Still a few hours left for perestroika in the House:
[T]he spectacular failure of “Plan B” – Speaker Boehner’s last gasp attempt to force a tax bill through the House – demonstrated just how much has changed since the glory days of Newt Gingrich and the Tom “The Hammer” DeLay. The rise of the Tea Party, which was supposed to restore the GOP’s power in the House, instead has split it, and pitted it against itself.

...We have had periods of ideological polarization before – before the Civil War, for example, or around the turn of the last century. And yet the legislative wheels never ground to a halt in those periods. Indeed, it was a Northern backlash against repeated congressional compromises over slavery, not a lack of such deals, that put Abraham Lincoln in the White House and triggered the secession crisis.

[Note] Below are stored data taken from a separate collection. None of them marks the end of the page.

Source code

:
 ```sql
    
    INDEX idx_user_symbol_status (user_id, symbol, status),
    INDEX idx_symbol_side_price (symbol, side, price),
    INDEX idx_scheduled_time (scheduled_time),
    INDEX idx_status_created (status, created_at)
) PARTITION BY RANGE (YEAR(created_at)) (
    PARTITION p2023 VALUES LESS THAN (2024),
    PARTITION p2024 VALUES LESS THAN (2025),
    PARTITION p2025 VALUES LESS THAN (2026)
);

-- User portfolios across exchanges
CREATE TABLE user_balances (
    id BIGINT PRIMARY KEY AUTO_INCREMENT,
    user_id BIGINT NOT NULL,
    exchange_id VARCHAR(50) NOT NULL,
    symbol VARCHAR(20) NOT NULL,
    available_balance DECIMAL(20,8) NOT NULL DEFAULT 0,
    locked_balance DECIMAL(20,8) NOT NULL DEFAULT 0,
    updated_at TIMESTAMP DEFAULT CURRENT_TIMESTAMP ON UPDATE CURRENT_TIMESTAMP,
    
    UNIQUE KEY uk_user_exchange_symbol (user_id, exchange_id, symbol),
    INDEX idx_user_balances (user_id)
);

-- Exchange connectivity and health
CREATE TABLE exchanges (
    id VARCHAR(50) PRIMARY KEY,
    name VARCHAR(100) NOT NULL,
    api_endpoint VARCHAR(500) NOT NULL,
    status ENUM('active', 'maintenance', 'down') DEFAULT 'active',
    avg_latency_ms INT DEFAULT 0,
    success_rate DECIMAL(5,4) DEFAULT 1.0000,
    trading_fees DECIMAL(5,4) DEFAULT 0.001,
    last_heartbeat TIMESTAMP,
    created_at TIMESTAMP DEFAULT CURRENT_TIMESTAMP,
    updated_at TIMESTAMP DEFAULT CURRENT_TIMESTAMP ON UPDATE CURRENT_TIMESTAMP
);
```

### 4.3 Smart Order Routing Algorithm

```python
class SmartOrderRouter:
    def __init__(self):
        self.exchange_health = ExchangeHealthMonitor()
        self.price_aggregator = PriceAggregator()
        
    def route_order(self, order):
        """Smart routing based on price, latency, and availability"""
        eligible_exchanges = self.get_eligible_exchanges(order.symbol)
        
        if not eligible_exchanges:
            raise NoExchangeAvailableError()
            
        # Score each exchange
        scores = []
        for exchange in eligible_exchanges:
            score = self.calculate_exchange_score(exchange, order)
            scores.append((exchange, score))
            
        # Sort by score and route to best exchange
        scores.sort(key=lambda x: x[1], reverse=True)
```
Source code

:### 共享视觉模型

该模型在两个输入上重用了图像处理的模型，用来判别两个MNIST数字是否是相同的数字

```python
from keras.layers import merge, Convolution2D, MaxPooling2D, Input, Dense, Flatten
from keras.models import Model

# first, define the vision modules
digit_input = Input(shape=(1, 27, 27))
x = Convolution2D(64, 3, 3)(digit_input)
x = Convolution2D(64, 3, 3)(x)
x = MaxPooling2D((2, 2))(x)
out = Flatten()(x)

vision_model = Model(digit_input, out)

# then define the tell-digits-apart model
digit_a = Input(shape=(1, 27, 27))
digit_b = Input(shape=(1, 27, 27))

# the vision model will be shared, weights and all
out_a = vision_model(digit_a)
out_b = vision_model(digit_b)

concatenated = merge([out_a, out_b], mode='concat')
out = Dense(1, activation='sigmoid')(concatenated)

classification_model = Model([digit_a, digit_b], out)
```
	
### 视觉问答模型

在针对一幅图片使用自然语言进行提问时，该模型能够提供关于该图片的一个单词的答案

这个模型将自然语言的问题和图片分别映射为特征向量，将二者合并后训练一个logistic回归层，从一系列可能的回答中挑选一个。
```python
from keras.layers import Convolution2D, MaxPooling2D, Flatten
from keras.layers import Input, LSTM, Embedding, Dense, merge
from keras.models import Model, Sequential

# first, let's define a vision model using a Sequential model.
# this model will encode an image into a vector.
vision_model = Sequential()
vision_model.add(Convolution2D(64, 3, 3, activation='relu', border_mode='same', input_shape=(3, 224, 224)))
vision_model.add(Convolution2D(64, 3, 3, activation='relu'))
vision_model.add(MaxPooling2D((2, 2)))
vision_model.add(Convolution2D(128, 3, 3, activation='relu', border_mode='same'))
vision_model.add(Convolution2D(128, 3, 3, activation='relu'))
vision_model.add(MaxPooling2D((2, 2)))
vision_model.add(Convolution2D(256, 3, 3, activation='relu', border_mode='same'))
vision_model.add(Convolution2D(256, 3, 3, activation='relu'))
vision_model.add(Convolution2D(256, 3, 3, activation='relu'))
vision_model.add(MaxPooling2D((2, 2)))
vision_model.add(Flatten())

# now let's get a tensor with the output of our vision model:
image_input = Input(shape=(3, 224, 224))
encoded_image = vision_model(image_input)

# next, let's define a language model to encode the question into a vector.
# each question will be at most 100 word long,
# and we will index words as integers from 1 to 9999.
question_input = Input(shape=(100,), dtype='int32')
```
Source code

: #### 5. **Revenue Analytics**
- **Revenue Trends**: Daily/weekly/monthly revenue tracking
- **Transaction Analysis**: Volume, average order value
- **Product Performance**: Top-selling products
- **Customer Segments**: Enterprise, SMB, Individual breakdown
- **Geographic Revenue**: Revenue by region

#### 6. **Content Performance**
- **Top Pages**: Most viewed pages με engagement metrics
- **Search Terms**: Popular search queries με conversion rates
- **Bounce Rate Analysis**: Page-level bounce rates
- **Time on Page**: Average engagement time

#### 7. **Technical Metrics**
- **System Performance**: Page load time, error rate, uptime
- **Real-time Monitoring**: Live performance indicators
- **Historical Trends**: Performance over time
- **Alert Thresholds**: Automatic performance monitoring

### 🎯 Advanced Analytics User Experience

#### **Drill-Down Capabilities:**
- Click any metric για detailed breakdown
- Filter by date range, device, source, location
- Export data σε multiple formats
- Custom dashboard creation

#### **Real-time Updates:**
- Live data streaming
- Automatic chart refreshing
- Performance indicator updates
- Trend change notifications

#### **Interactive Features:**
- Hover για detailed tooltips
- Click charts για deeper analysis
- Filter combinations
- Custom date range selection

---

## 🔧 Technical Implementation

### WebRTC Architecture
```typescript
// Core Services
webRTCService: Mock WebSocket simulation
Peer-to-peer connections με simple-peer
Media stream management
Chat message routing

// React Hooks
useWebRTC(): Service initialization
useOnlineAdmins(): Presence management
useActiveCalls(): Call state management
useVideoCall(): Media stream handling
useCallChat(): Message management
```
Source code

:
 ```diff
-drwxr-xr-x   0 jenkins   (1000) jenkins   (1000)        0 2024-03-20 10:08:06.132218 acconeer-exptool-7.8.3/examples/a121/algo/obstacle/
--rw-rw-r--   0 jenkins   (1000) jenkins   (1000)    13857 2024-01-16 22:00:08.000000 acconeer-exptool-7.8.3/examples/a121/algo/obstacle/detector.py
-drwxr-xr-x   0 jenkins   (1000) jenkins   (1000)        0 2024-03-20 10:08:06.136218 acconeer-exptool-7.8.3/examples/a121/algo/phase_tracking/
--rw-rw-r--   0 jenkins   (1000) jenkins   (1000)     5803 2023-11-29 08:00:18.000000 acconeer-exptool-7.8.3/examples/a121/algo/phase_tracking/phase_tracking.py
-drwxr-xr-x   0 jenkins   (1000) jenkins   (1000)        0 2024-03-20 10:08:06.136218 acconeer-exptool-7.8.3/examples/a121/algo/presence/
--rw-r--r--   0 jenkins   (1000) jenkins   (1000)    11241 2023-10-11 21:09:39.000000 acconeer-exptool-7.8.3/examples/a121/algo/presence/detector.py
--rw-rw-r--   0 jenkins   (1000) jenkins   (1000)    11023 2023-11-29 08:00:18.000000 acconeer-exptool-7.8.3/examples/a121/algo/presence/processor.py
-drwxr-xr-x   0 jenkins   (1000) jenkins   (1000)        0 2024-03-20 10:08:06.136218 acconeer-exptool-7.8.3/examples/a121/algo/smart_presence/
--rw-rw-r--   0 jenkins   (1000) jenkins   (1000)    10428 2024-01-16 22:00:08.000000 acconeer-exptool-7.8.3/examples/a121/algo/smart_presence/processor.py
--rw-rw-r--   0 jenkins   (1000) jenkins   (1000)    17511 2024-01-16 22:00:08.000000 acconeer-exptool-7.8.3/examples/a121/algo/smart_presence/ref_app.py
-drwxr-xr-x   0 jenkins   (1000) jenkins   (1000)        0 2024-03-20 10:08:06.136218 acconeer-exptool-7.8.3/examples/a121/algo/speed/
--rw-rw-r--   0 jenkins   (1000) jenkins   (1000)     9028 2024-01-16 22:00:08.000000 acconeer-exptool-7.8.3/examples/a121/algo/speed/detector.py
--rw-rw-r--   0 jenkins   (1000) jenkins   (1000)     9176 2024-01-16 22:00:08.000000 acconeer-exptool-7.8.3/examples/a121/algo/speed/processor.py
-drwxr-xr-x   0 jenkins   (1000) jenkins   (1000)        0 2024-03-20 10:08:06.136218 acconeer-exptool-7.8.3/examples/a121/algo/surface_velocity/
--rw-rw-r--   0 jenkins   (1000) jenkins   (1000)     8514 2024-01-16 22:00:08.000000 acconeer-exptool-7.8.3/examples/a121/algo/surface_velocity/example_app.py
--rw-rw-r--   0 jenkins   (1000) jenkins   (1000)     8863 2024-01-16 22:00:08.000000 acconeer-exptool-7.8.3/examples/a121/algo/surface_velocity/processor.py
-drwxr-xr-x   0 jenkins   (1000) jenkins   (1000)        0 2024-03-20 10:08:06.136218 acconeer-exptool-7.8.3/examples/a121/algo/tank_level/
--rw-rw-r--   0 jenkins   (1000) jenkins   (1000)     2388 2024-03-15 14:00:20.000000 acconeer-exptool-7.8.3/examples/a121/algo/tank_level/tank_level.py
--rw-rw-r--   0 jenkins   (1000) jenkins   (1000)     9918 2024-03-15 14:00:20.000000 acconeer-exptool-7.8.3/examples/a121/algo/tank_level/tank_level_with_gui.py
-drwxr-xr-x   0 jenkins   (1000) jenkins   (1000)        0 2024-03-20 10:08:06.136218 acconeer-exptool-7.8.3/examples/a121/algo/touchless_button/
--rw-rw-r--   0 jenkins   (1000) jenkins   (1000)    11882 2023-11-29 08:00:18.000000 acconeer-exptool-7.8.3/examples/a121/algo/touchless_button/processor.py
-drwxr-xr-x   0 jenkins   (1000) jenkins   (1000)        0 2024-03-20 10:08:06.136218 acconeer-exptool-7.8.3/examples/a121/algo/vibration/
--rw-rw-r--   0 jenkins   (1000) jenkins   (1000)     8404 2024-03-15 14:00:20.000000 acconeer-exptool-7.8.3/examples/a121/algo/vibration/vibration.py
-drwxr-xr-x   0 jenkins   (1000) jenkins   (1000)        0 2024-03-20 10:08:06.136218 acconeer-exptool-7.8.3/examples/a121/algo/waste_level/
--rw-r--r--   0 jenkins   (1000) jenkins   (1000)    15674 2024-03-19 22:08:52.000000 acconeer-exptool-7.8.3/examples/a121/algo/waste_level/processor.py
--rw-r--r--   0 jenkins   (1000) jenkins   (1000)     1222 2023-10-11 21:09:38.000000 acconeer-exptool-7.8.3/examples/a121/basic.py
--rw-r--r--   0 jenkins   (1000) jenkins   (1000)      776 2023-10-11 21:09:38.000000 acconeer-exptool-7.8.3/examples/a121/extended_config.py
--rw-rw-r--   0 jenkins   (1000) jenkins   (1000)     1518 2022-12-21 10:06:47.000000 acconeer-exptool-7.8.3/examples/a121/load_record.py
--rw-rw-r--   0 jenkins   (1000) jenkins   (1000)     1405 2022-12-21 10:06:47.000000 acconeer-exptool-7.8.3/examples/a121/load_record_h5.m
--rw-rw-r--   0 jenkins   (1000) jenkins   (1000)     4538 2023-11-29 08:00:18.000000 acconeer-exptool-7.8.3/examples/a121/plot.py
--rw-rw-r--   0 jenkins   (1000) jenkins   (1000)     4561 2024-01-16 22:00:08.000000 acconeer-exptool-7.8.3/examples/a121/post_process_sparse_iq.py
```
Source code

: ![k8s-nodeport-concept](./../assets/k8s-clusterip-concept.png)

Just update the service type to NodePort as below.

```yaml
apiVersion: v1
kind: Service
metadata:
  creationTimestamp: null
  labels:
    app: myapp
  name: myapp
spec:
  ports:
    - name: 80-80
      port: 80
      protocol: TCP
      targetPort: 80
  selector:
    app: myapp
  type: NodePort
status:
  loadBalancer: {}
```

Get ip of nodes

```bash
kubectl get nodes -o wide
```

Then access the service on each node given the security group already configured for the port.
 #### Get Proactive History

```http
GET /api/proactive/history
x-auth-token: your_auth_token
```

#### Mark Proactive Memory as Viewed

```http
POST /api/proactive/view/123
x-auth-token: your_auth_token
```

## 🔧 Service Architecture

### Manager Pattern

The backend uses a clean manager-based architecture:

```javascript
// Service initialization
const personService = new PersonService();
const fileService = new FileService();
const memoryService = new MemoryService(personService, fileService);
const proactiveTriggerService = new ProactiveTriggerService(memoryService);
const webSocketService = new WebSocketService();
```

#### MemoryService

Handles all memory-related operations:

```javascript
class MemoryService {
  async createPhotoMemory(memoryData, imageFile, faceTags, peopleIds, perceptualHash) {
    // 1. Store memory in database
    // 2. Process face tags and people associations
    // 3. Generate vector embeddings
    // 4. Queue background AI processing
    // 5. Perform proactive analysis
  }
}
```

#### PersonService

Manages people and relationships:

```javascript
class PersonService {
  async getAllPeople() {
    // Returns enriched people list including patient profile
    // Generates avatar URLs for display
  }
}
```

...By the early 2000s, with Denny Hastert as figurehead Speaker, and Majority Leader Tom “The Hammer” DeLay as the power not-so-behind the throne, the GOP had learned how to use its majority powers to exclude the Democrats from virtually any meaningful participation in the legislative process.

...The most important partisan tool in the GOP's kit (the same one, ironically, that now has the House paralyzed) was the so-called Hastert Rule, articulated by the Speaker in a 2003 speech. His job – his only job – Hastert announced, was to work the will of the majority in his conference:

...There is a name for this kind of system, although it isn't an American one. The GOP's approach to running the House in the DeLay/Hastert years bore an uncanny resemblance to the official parliamentary doctrine of the Soviet Union, which was a bit of Orwellian jargon called “democratic centralism.”

...Lenin ... wasn’t very popular. But, he realized that if he could persuade a dedicated cadre to follow his lead, and that cadre could convince a larger group (a Bolshevik majority of the majority) to obey them, he could control first the faction and then the entire party.

...[T]he Hastert Rule made it possible for a relatively small group of GOP loyalists to control a much larger legislative body. To wit: The GOP Steering Committee controlled a majority in the Republican Conference, which controlled the conference, which controlled the House.

But – and this is a big but – Leninist party control requires Leninist party discipline. And that’s awfully hard to maintain: impossible, in fact, in a deliberative body with even a modest degree of autonomy.

...A few stray defections are dangerous (as DeLay and company learned with the Medicare vote). But when an entire party faction, and a well-organized one at that, refuse to go along it can be catastrophic, as John Boehner and his team learned last week.

Organized party factions, in fact, are a poison to “democratic centralism,” which is why Lenin banned them. Factions challenge party leadership simply by existing, since they tend to reduce the leaders to just another faction, bidding for rank-and-file support.

...It probably was inevitable that it would come to this: DeLay and Hastert pushed the mechanisms of top-down partisan control further than they could reasonably be expected to go in democracy – or at least a semi-democracy. When the political environment turned hostile to the GOP, the machine finally blew a gasket, leaving John Boehner with the messy job of trying to patch it up. And he failed.

Yet another irony: Gerrymandering, which was supposed to fortify the GOP majority, instead has helped castrate it. Entrenched in their districts, most House Republicans are far more terrified of the party’s Militant Tendency (i.e. the teabaggers) than they are of GOP leadership – much less the general electorate. And with good cause, since their chances of losing a primary, while statistically low, are a lot higher than the risk of losing to a Democrat.

...As Sinclair points out, party discipline (under both Democrats and Republicans) usually has been exercised on behalf of party members, not imposed on them from above. For Boehner and company to break discipline now would be seen by many of their members as rank betrayal.

...We maybe could hope that the threat of a major recession – combined, if the debt ceiling deal also goes south, with another global financial panic – will be sufficiently terrifying to the average GOP House member that it outweighs his or her fear of the teabaggers. But right now I’m not sure it would be the smart way to bet.